When being used to dissolve Staphylococcus aureus biofilms, researchers used a 5% acetic acid concentration for 10 minutes with success (5).
Most ACV products are standardized to a concentration of 5% acetic acid concentration, making it fairly easy to measure. All you have to do is apply it directly and leave it to sit for 10 minutes.
However, keep in mind that the safety or adverse reaction profile has never been tested in humans. So, proceed with caution and consult your doctor.
- When being used internally in women with PCOS, 15g of apple cider vinegar was consumed. This resulted in decreased hair loss.

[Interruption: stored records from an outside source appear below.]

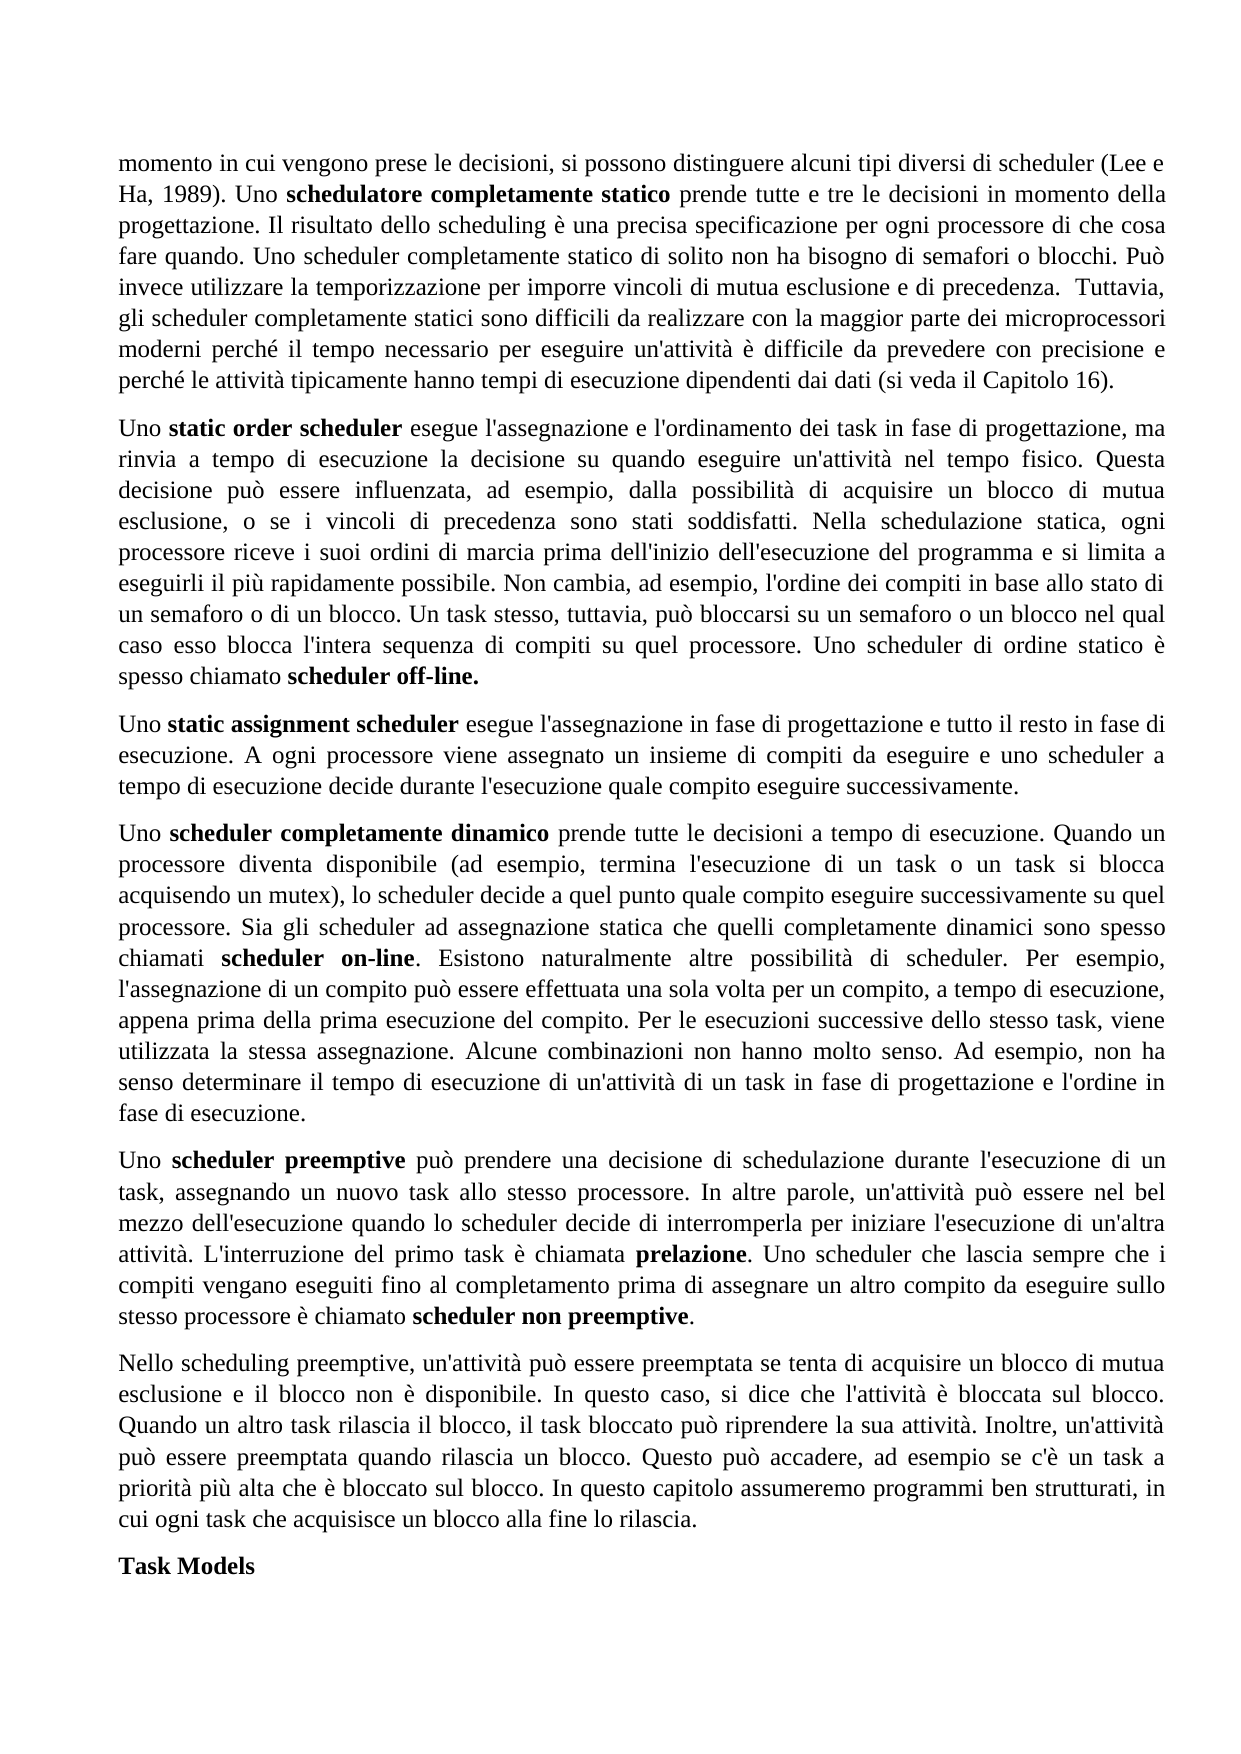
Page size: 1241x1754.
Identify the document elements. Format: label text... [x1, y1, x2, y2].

text Nello scheduling preemptive, un'attività può essere preemptata se tenta di acquisire un blocco di mutua esclusione e il blocco non è disponibile. In questo caso, si dice che l'attività è bloccata sul blocco. Quando un altro task rilascia il blocco, il task bloccato può riprendere la sua attività. Inoltre, un'attività può essere preemptata quando rilascia un blocco. Questo può accadere, ad esempio se c'è un task a priorità più alta che è bloccato sul blocco. In questo capitolo assumeremo programmi ben strutturati, in cui ogni task che acquisisce un blocco alla fine lo rilascia. [118, 1348, 1167, 1532]
text Uno scheduler preemptive può prendere una decisione di schedulazione durante l'esecuzione di un task, assegnando un nuovo task allo stesso processore. In altre parole, un'attività può essere nel bel mezzo dell'esecuzione quando lo scheduler decide di interromperla per iniziare l'esecuzione di un'altra attività. L'interruzione del primo task è chiamata prelazione. Uno scheduler che lascia sempre che i compiti vengano eseguiti fino al completamento prima di assegnare un altro compito da eseguire sullo stesso processore è chiamato scheduler non preemptive. [118, 1146, 1167, 1329]
text Task Models [118, 1551, 1167, 1580]
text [118, 148, 1167, 394]
text Uno static assignment scheduler esegue l'assegnazione in fase di progettazione e tutto il resto in fase di esecuzione. A ogni processore viene assegnato un insieme di compiti da eseguire e uno scheduler a tempo di esecuzione decide durante l'esecuzione quale compito eseguire successivamente. [118, 709, 1167, 799]
text Uno static order scheduler esegue l'assegnazione e l'ordinamento dei task in fase di progettazione, ma rinvia a tempo di esecuzione la decisione su quando eseguire un'attività nel tempo fisico. Questa decisione può essere influenzata, ad esempio, dalla possibilità di acquisire un blocco di mutua esclusione, o se i vincoli di precedenza sono stati soddisfatti. Nella schedulazione statica, ogni processore riceve i suoi ordini di marcia prima dell'inizio dell'esecuzione del programma e si limita a eseguirli il più rapidamente possibile. Non cambia, ad esempio, l'ordine dei compiti in base allo stato di un semaforo o di un blocco. Un task stesso, tuttavia, può bloccarsi su un semaforo o un blocco nel qual caso esso blocca l'intera sequenza di compiti su quel processore. Uno scheduler di ordine statico è spesso chiamato scheduler off-line. [118, 413, 1167, 690]
text Uno scheduler completamente dinamico prende tutte le decisioni a tempo di esecuzione. Quando un processore diventa disponibile (ad esempio, termina l'esecuzione di un task o un task si blocca acquisendo un mutex), lo scheduler decide a quel punto quale compito eseguire successivamente su quel processore. Sia gli scheduler ad assegnazione statica che quelli completamente dinamici sono spesso chiamati scheduler on-line. Esistono naturalmente altre possibilità di scheduler. Per esempio, l'assegnazione di un compito può essere effettuata una sola volta per un compito, a tempo di esecuzione, appena prima della prima esecuzione del compito. Per le esecuzioni successive dello stesso task, viene utilizzata la stessa assegnazione. Alcune combinazioni non hanno molto senso. Ad esempio, non ha senso determinare il tempo di esecuzione di un'attività di un task in fase di progettazione e l'ordine in fase di esecuzione. [118, 818, 1167, 1127]
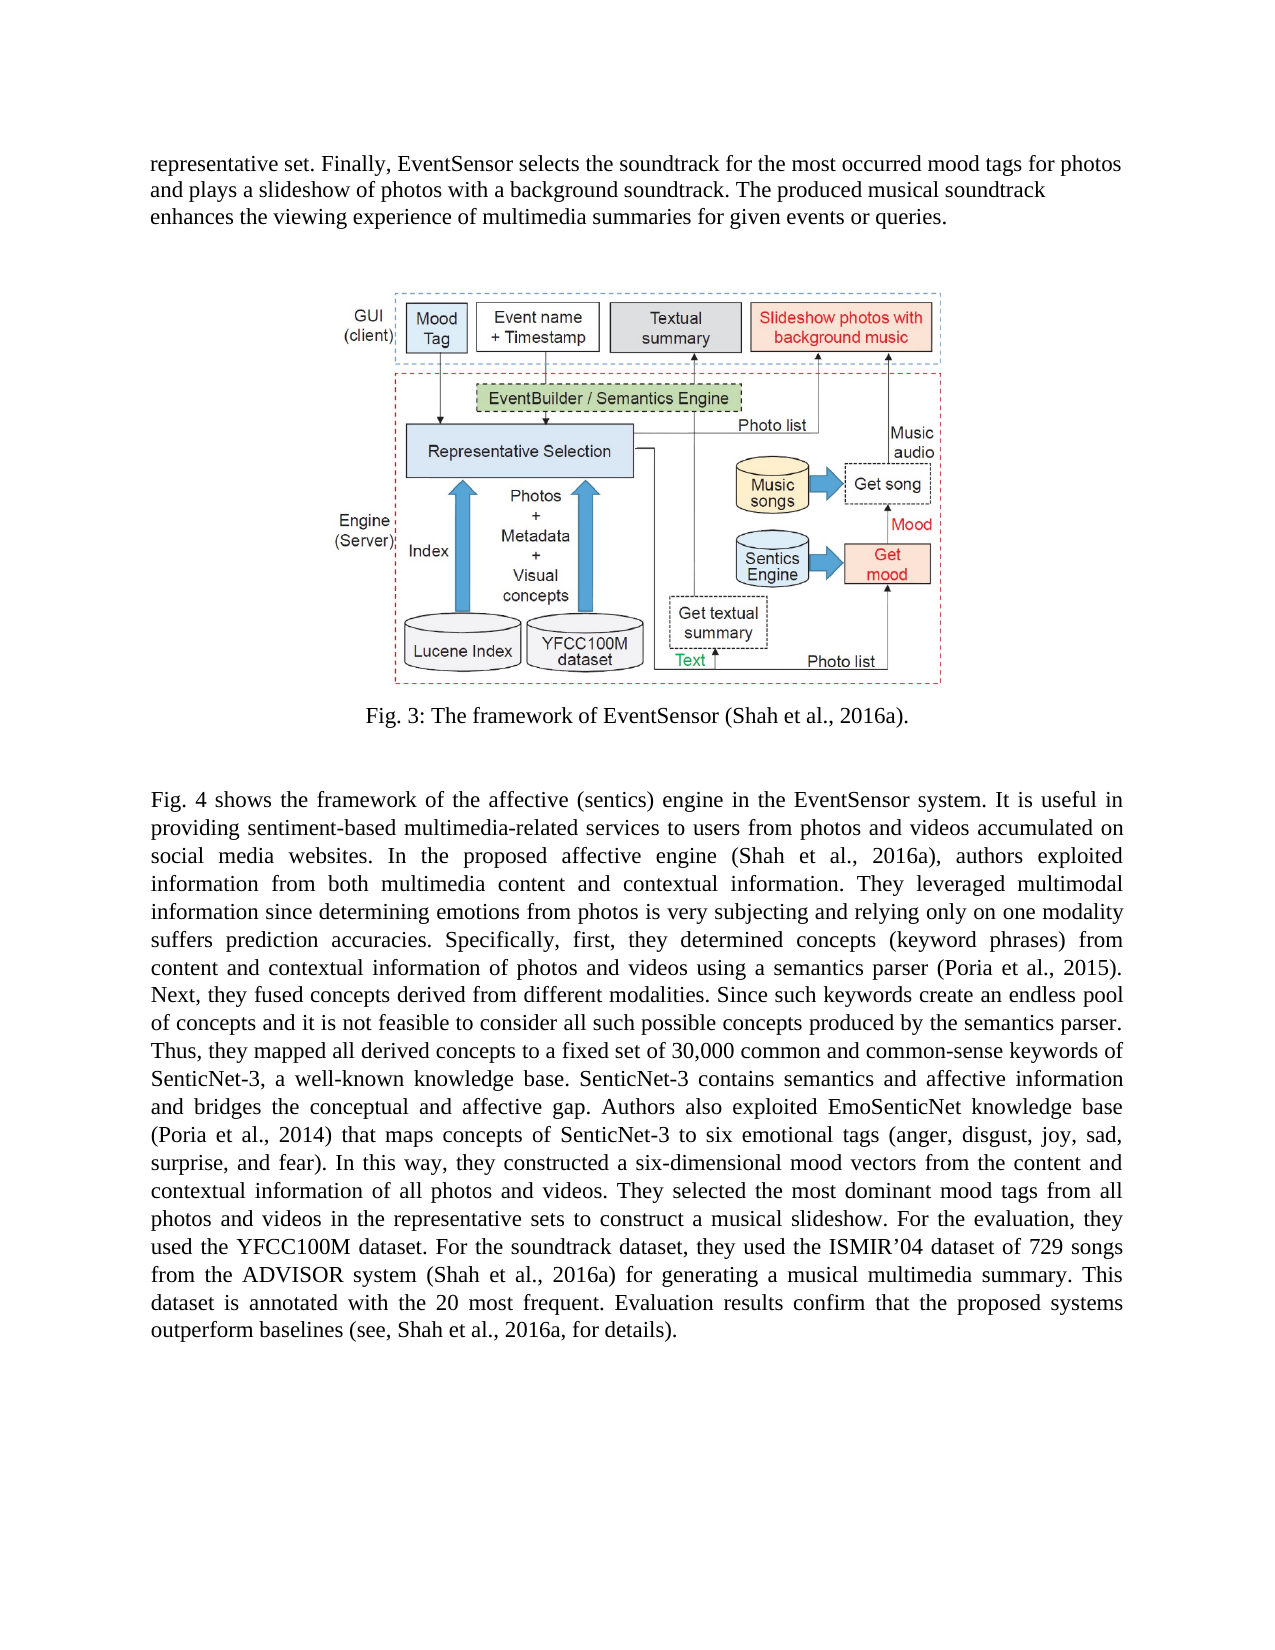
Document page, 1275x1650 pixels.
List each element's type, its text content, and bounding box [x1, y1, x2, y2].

text Fig. 3: The framework of EventSensor (Shah et al., 2016a). [150, 703, 1125, 729]
text Fig. 4 shows the framework of the affective (sentics) engine in the EventSensor system. It is useful in providing sentiment-based multimedia-related services to users from photos and videos accumulated on social media websites. In the proposed affective engine (Shah et al., 2016a), authors exploited information from both multimedia content and contextual information. They leveraged multimodal information since determining emotions from photos is very subjecting and relying only on one modality suffers prediction accuracies. Specifically, first, they determined concepts (keyword phrases) from content and contextual information of photos and videos using a semantics parser (Poria et al., 2015). Next, they fused concepts derived from different modalities. Since such keywords create an endless pool of concepts and it is not feasible to consider all such possible concepts produced by the semantics parser. Thus, they mapped all derived concepts to a fixed set of 30,000 common and common-sense keywords of SenticNet-3, a well-known knowledge base. SenticNet-3 contains semantics and affective information and bridges the conceptual and affective gap. Authors also exploited EmoSenticNet knowledge base (Poria et al., 2014) that maps concepts of SenticNet-3 to six emotional tags (anger, disgust, joy, sad, surprise, and fear). In this way, they constructed a six-dimensional mood vectors from the content and contextual information of all photos and videos. They selected the most dominant mood tags from all photos and videos in the representative sets to construct a musical slideshow. For the evaluation, they used the YFCC100M dataset. For the soundtrack dataset, they used the ISMIR’04 dataset of 729 songs from the ADVISOR system (Shah et al., 2016a) for generating a musical multimedia summary. This dataset is annotated with the 20 most frequent. Evaluation results confirm that the proposed systems outperform baselines (see, Shah et al., 2016a, for details). [151, 786, 1125, 1343]
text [150, 150, 1125, 229]
picture [332, 290, 943, 686]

- Topical use for hair growth isn’t documented in the literature. One topical use related to hair loss used acetic acid at a 5% concentration.
- Luckily, most ACV products are standardized to 5% acetic acid, so application is pretty straightforward. However, the study using 5% was a cell culture study. From this, we can’t draw safety or side effects.
- Proceed with caution and consult your doctor when using ACV.
Can Apple Cider Vinegar Cause Hair Loss?: Apple Cider Vinegar Side Effects
ACV is probably relatively safe and likely doesn’t cause hair loss.
However, the exact safety profile of its topical or dietary use hasn’t been evaluated.
Your best bet with topical use is to do a patch test. Test different dilutions to see if you have a reaction. If you experience irritation or sensitivity, ACV probably isn’t the way to go.
As for dietary use, you should always consult your doctor before adding any dietary supplements to your wellness regimen.
Key Takeaway: Do a patch test with various dilutions to gauge your sensitivity to topical ACV. For dietary use, always consult your doctor.
The Best Apple Cider Vinegar to Use
To make the most of all the benefits of ACV, you’ll want an organic, unfiltered “With the Mother” ACV.
This will ensure you get the probiotics along with the acetic acid benefits.
You’ll also avoid any pesticide residues that can linger from conventionally-grown apples.
Key Takeaway: The best ACV is organic, unfiltered “With the Mother” ACV.
Does Apple Cider Vinegar Help Hair Growth?
When we look at all the data, we can’t make any claims about ACV for hair health.
Although the possible mechanisms seem promising, there are no studies directly examining the dietary or topical use of apple cider vinegar for hair growth.
Thankfully, using ACV is relatively safe. However, always do a patch test when using it topically and consult your doctor before including it in your diet.